Com a nova política, o Brasil se une a este grupo de nações que entendem o luto gestacional como uma questão de saúde pública e direitos humanos.
Desafios e próximos passos
Embora a legislação represente um avanço significativo, especialistas apontam desafios importantes:
- Capacitação em larga escala de profissionais de saúde;
- Adequação de infraestrutura hospitalar para garantir espaços de acolhimento diferenciados;
- Campanhas de conscientização para combater o estigma social relacionado à perda gestacional e neonatal.
Para Aline Teixeira:
“Precisamos agora garantir que essa lei saia do papel e transforme realidades. As mulheres não podem mais ser invisibilizadas em seus lutos.”

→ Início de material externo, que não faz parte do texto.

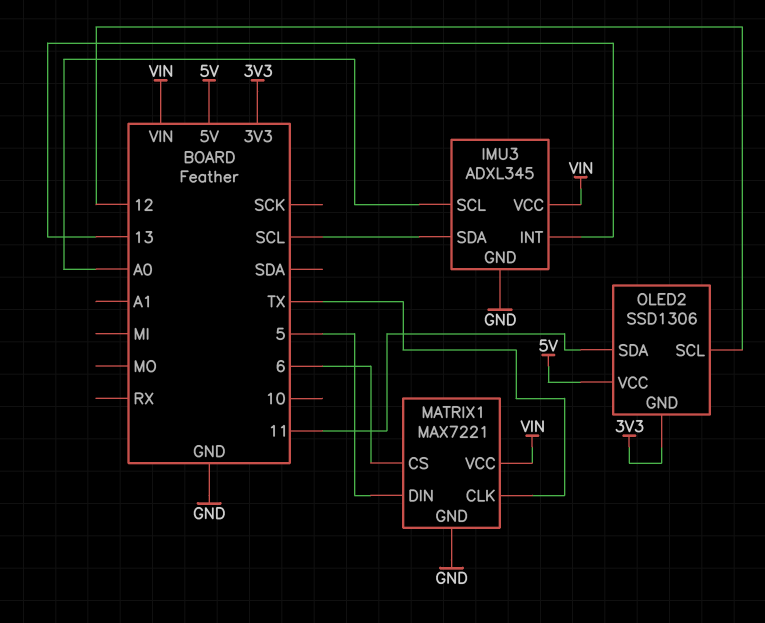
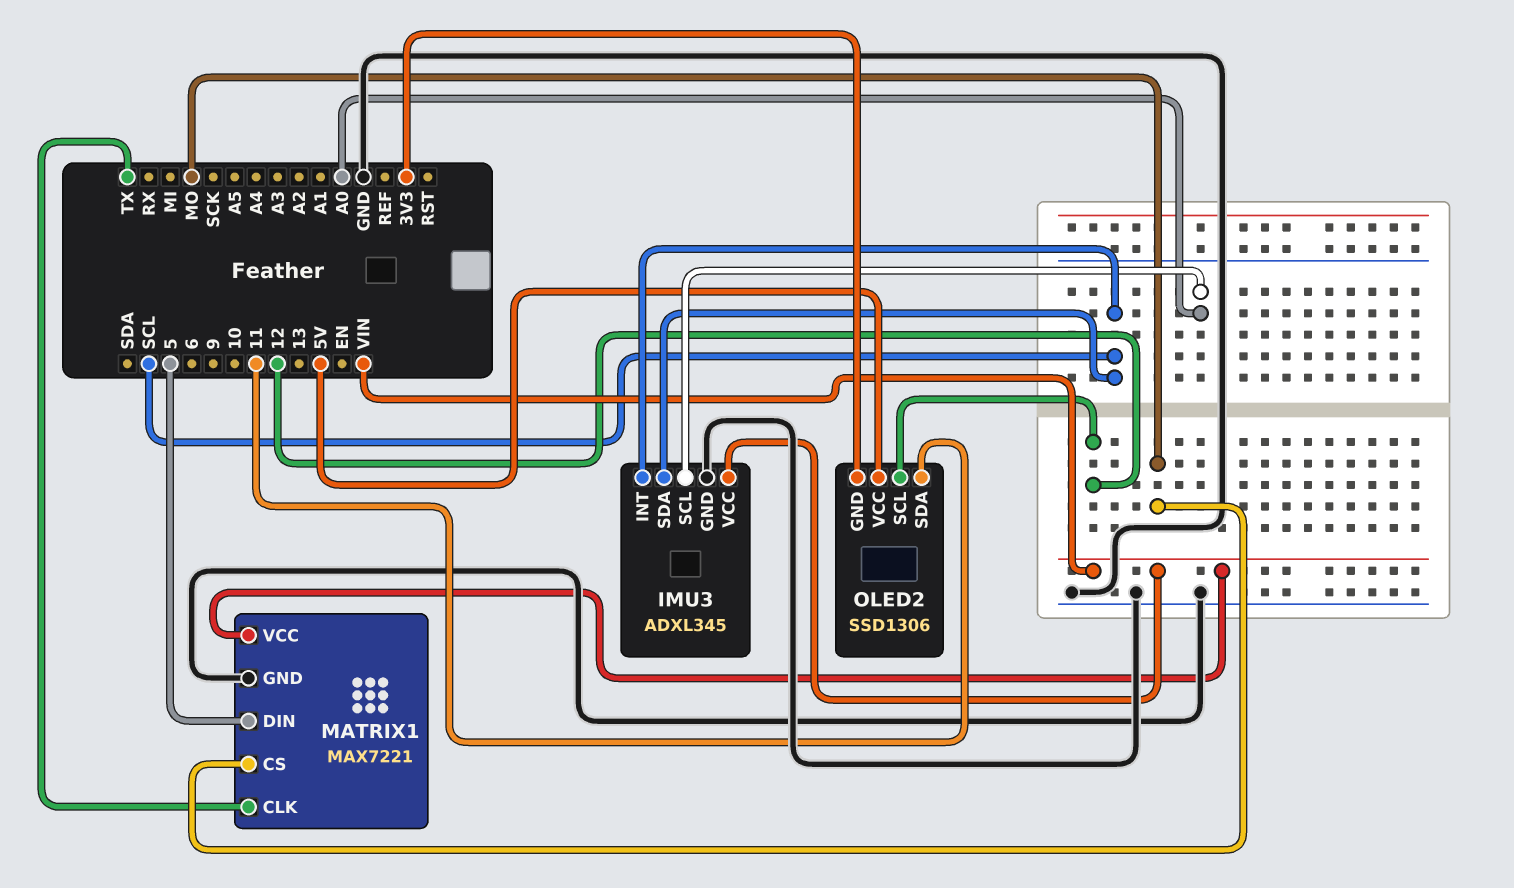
IMU3 pin INT: 13 -> SCL
MATRIX1 pin CS: 6 -> MO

A pedagoga Catarina Teixeira complementa:
“Cada mulher que passar por esse luto merece ser tratada com respeito, acolhimento e humanidade. Isso é mais do que uma obrigação legal, é um dever ético e social.”
Compromisso da São Paulo TV Broadcasting
Como veículo comprometido com os direitos humanos e com a valorização das mulheres, a São Paulo TV Broadcasting continuará acompanhando a implantação dessa política pública, dando voz às famílias e profissionais que atuam na linha de frente deste atendimento tão necessário.
Da redação da São Paulo TV Broadcasting
Bene Correa e Bia Ciglioni
Com informações do Ministério da Saúde, OMS, Fiocruz, Febrasgo, NHS, PAIL, PSI e SANDS.